▸ **WORK REQUIRED**: Copy the lines below word for word, leaving out the pictures.

▸ **SOURCE DATA**:
=== Section Start ===

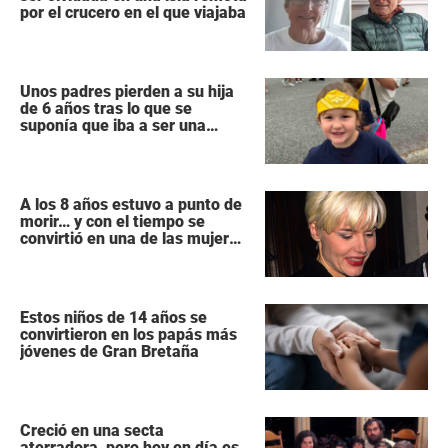
por el crucero en el que viajaba
Unos padres pierden a su hija
de 6 años tras lo que se
suponía que iba a ser una
intervención «rutinaria»
A los 8 años estuvo a punto de
morir… y con el tiempo se
convirtió en una de las mujeres
más poderosas de Hollywood
Estos niños de 14 años se
convirtieron en los papás más
jóvenes de Gran Bretaña
Creció en una secta
aterradora, pero hoy en día es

=== Section End ===

▸ **EXERCISE SOLUTION**:
por el crucero en el que viajaba
Unos padres pierden a su hija
de 6 años tras lo que se
suponía que iba a ser una
intervención «rutinaria»
A los 8 años estuvo a punto de
morir… y con el tiempo se
convirtió en una de las mujeres
más poderosas de Hollywood
Estos niños de 14 años se
convirtieron en los papás más
jóvenes de Gran Bretaña
Creció en una secta
aterradora, pero hoy en día es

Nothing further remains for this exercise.